Generalization error bounds for deep unfolding RNNs
Proceedings of the Thirty-Seventh Conference on Uncertainty in Artificial Intelligence, PMLR 161:1515-1524, 2021.
Recurrent Neural Networks (RNNs) are powerful models with the ability to model sequential data. However, they are often viewed as black-boxes and lack in interpretability. Deep unfolding methods take a step towards interpretability by designing deep neural networks as learned variations of iterative optimization algorithms to solve various signal processing tasks. In this paper, we explore theoretical aspects of deep unfolding RNNs in terms of their generalization ability.

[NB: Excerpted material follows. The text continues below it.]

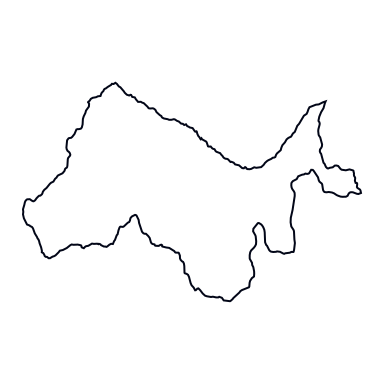 Sacama, Casanare, Colombia
{"feature_id": "7082276B28125615795996", "entity_name": "Sacama", "entity_type": "district", "adm_level": 2, "iso_a3": "COL", "parent_name": "Colombia", "parent_adm1": "Casanare", "projection": "equal_earth", "projection_center": [-72.205, 6.05], "detail": "fine", "context": "isolated", "style": "outline", "palette": "ink", "viewbox_px": 384, "rotation_deg": 0, "n_neighbors": 0, "source": "geoboundaries", "source_scale": "gbopen_adm2", "svg_char_len": 5979}
<svg xmlns="http://www.w3.org/2000/svg" viewBox="0 0 384 384"><path d="M45.6,256.8L47.0,256.9L48.6,258.2L50.0,258.2L52.6,256.6L53.8,256.3L55.5,255.4L58.7,252.2L59.8,250.7L62.9,250.0L66.8,248.0L70.3,245.2L71.6,244.5L73.6,244.8L77.6,244.6L79.8,245.0L81.2,245.5L81.7,247.3L82.0,247.5L83.8,248.2L85.2,246.7L86.1,246.2L88.3,245.8L92.0,243.6L93.9,243.9L97.2,243.7L98.4,244.2L98.9,243.8L100.4,244.3L101.0,245.1L103.8,246.5L105.7,246.6L106.3,246.9L107.1,246.6L109.4,244.7L111.1,243.8L112.9,244.0L114.1,241.1L115.0,239.9L116.7,235.3L117.6,234.3L118.5,230.3L119.5,227.6L119.9,227.0L120.3,226.7L121.0,226.7L122.9,226.9L123.9,226.4L127.8,222.7L129.2,222.0L130.0,220.4L130.2,219.1L130.6,217.9L132.0,216.4L135.0,214.9L135.7,215.0L136.5,215.5L138.6,219.8L139.1,223.0L142.0,231.7L143.3,233.2L144.3,233.7L146.0,233.8L148.3,236.1L149.7,238.0L150.9,242.2L151.6,243.4L152.6,244.0L154.5,244.4L155.0,245.5L155.8,245.8L158.7,245.9L160.4,244.9L161.4,244.7L162.1,245.2L162.1,246.2L162.3,246.5L166.3,247.5L169.2,247.9L174.3,251.1L175.1,252.3L175.7,252.6L178.5,252.7L178.9,253.1L179.9,255.6L180.0,258.4L180.6,259.8L182.1,261.4L183.1,261.9L183.9,263.5L184.3,266.0L184.5,272.8L184.9,273.3L186.7,273.9L188.0,274.8L189.0,276.9L190.6,283.0L191.6,285.3L193.7,287.6L195.1,290.3L195.8,290.2L197.4,288.6L198.4,288.4L200.2,290.2L202.7,293.5L205.1,295.7L207.0,296.3L211.0,297.0L212.9,296.7L216.1,297.4L218.3,297.4L219.2,296.8L221.9,297.8L223.7,300.4L230.0,301.2L230.6,300.9L232.7,299.0L233.3,298.1L239.4,292.5L240.3,291.2L241.9,290.1L248.9,287.3L249.3,286.5L249.6,282.8L250.1,280.9L251.8,278.2L254.0,276.5L254.2,273.8L254.1,271.3L253.3,267.1L252.2,265.0L252.0,262.8L249.9,259.1L249.7,258.3L249.7,255.1L250.2,252.3L251.1,250.5L253.9,247.7L255.1,246.1L256.0,244.3L256.2,241.3L255.7,236.4L255.4,235.4L253.1,231.3L253.4,228.7L257.8,223.2L258.8,223.0L260.9,224.2L262.1,225.4L263.3,227.3L264.3,229.8L264.7,232.3L265.1,242.3L266.2,245.0L267.0,245.7L269.2,250.1L269.9,250.9L270.9,251.6L273.2,252.0L276.1,251.8L277.0,251.4L280.0,251.8L283.4,253.6L284.3,253.8L285.2,253.3L289.8,252.7L291.4,251.9L293.3,252.0L293.6,251.8L294.1,249.7L294.9,243.0L294.4,239.5L294.0,231.7L293.8,230.6L293.4,229.7L291.3,226.5L290.6,222.3L290.8,217.8L292.6,209.8L294.7,196.0L294.7,194.6L294.6,192.9L294.0,191.5L292.3,189.1L291.6,187.5L291.3,185.5L291.4,183.2L291.8,182.4L292.9,181.1L296.7,179.1L298.2,176.3L302.1,174.7L304.0,174.4L305.3,173.6L307.2,173.9L308.3,173.7L309.1,173.3L311.2,169.8L312.8,169.9L313.8,171.0L318.0,177.3L318.8,180.4L319.5,181.7L321.8,183.6L322.2,184.5L323.0,189.6L323.3,190.6L324.4,192.0L326.3,192.3L328.8,192.0L332.0,192.5L334.0,193.3L336.7,195.1L338.3,195.8L340.6,196.6L342.5,196.8L346.0,196.7L347.6,195.8L348.8,193.4L350.1,192.4L351.0,192.2L352.9,192.3L356.9,193.8L358.4,194.0L361.0,193.0L360.5,190.6L360.0,189.6L357.4,187.9L356.9,187.0L357.2,184.2L357.1,183.3L356.8,183.0L355.6,182.9L355.2,181.6L354.9,180.8L355.2,178.0L354.8,177.0L354.1,175.9L353.9,174.7L354.0,173.1L353.7,172.5L353.5,170.9L353.0,170.4L349.5,169.4L345.8,170.3L341.6,169.7L340.5,168.9L338.2,166.0L336.4,165.5L334.8,165.6L332.7,167.3L329.8,167.8L328.1,168.5L327.3,168.3L325.9,166.9L324.6,163.9L323.5,162.7L321.1,153.8L320.2,152.6L319.8,151.2L320.0,149.5L321.3,147.7L321.9,146.4L322.1,144.4L320.2,137.4L318.9,135.5L318.6,134.7L318.2,131.0L318.4,129.2L319.6,124.7L319.7,123.4L319.4,122.2L318.6,121.2L318.5,120.4L319.3,116.6L321.1,112.2L323.5,108.2L324.9,103.1L325.6,101.4L322.7,102.4L318.8,104.4L315.9,104.7L309.5,107.2L308.4,109.3L307.5,112.0L306.6,113.9L303.9,115.7L299.1,123.8L297.3,125.8L294.8,131.9L292.9,133.5L291.1,136.6L288.4,137.9L286.6,139.4L284.9,142.4L282.4,145.2L281.4,147.6L280.7,150.2L276.9,153.5L276.0,155.0L275.3,157.0L274.4,157.5L272.6,157.8L271.4,158.8L268.4,160.2L267.1,161.0L265.0,162.9L263.7,164.8L261.2,167.1L256.3,167.8L254.2,167.3L251.2,168.9L249.6,169.2L247.6,169.1L246.6,168.7L246.1,167.7L245.1,167.1L243.8,168.3L242.2,168.1L239.0,165.3L235.1,164.4L233.7,162.7L231.5,161.8L230.5,162.0L228.0,159.3L227.1,158.9L225.4,158.7L224.4,158.2L223.4,157.4L222.6,156.1L221.0,154.4L220.2,153.2L216.5,151.8L215.7,151.2L214.5,149.2L213.0,148.8L212.2,148.3L210.7,146.5L208.9,146.6L208.0,146.3L206.7,142.4L206.2,141.6L202.1,139.3L201.5,138.3L200.7,139.3L200.5,139.1L199.4,137.2L198.3,136.0L197.3,133.8L196.7,131.5L196.5,131.3L195.3,131.7L194.9,131.4L192.6,128.1L189.6,127.4L188.5,126.6L187.3,126.2L186.0,124.3L184.2,125.0L182.8,123.8L181.1,123.6L178.8,121.5L177.1,120.9L174.8,119.4L173.8,119.2L171.4,119.8L169.1,119.8L167.7,119.2L164.0,118.5L162.4,117.7L161.8,117.1L161.3,116.0L159.8,115.1L156.5,112.1L155.4,109.9L154.1,108.8L152.9,108.3L150.0,108.5L148.6,108.2L147.5,106.7L143.7,103.1L142.3,102.7L140.8,101.8L138.1,101.9L135.9,99.3L134.8,97.4L132.2,96.9L131.2,95.0L130.4,94.8L129.2,95.5L126.8,94.7L124.7,92.7L123.9,91.4L120.4,87.3L118.8,86.4L116.9,83.9L115.4,82.8L113.6,84.0L111.9,83.8L111.1,84.9L107.8,86.9L105.7,88.5L104.6,88.9L104.0,89.6L103.3,91.2L102.3,92.1L101.4,93.3L100.5,96.0L97.9,96.3L96.1,97.2L92.7,97.8L90.8,98.9L89.6,100.8L88.2,101.9L88.1,102.4L88.9,103.2L89.1,103.8L88.9,106.6L86.0,110.6L85.4,112.9L83.7,116.4L82.9,119.0L82.6,124.4L81.8,127.5L80.8,128.7L79.1,129.1L77.6,129.1L76.4,129.5L74.5,134.0L72.2,136.9L71.1,137.8L69.0,138.1L68.4,138.5L67.1,140.3L66.4,147.5L66.7,149.2L67.5,150.8L69.2,152.2L69.8,153.1L70.3,154.6L70.1,155.6L68.2,157.9L67.8,159.1L67.4,165.7L67.1,167.1L66.8,167.6L65.6,168.4L65.0,169.1L64.6,170.7L64.1,171.4L62.5,173.3L58.1,175.4L57.1,176.5L56.6,177.5L55.1,178.8L53.4,181.6L51.0,182.8L49.8,183.9L46.5,188.0L44.3,189.8L42.9,191.7L42.4,193.4L41.9,194.3L40.4,195.6L39.2,195.7L38.1,196.6L36.5,198.3L35.1,200.3L33.8,201.2L33.2,201.3L31.9,200.7L29.8,199.2L27.5,199.3L26.8,199.5L25.6,200.7L24.9,202.2L24.3,204.9L23.0,209.3L23.3,211.9L23.0,214.4L23.9,218.3L27.0,224.5L29.6,225.5L30.3,226.2L31.3,226.6L32.1,227.1L33.0,228.4L34.8,233.4L37.0,237.0L37.6,238.5L38.4,239.4L39.1,241.1L39.6,243.3L41.1,247.3L41.9,250.7L41.8,252.3L43.3,253.1L44.3,254.8L44.7,256.0L45.6,256.8Z" fill="none" stroke="#020617" stroke-width="2"/></svg>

Specifically, we derive generalization error bounds for a class of deep unfolding RNNs via Rademacher complexity analysis. To our knowledge, these are the first generalization bounds proposed for deep unfolding RNNs. We show theoretically that our bounds are tighter than similar ones for other recent RNNs, in terms of the number of timesteps. By training models in a classification setting, we demonstrate that deep unfolding RNNs can outperform traditional RNNs in standard sequence classification tasks. These experiments allow us to relate the empirical generalization error to the theoretical bounds. In particular, we show that over-parametrized deep unfolding models like reweighted-RNN achieve tight theoretical error bounds with minimal decrease in accuracy, when trained with explicit regularization.